» **EXTRACTED RECORDS**:
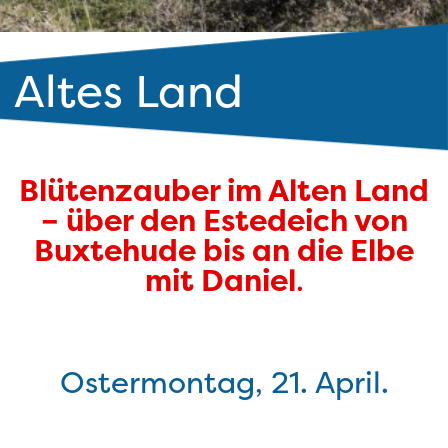
Altes Land
Blütenzauber im Alten Land
– über den Estedeich von
Buxtehude bis an die Elbe
mit Daniel
.
Ostermontag, 21. April.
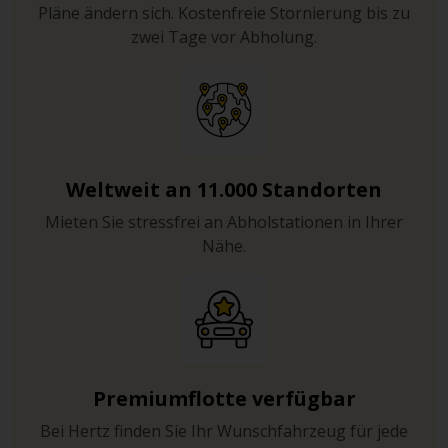
Pläne ändern sich. Kostenfreie Stornierung bis zu
zwei Tage vor Abholung.
Weltweit an 11.000 Standorten
Mieten Sie stressfrei an Abholstationen in Ihrer
Nähe.
Premiumflotte verfügbar
Bei Hertz finden Sie Ihr Wunschfahrzeug für jede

» **ACTIVITY**: Reproduce the lines above verbatim, omitting the pictures.

» **ANSWER SECTION**:
Altes Land
Blütenzauber im Alten Land
– über den Estedeich von
Buxtehude bis an die Elbe
mit Daniel
.
Ostermontag, 21. April.
Pläne ändern sich. Kostenfreie Stornierung bis zu
zwei Tage vor Abholung.
Weltweit an 11.000 Standorten
Mieten Sie stressfrei an Abholstationen in Ihrer
Nähe.
Premiumflotte verfügbar
Bei Hertz finden Sie Ihr Wunschfahrzeug für jede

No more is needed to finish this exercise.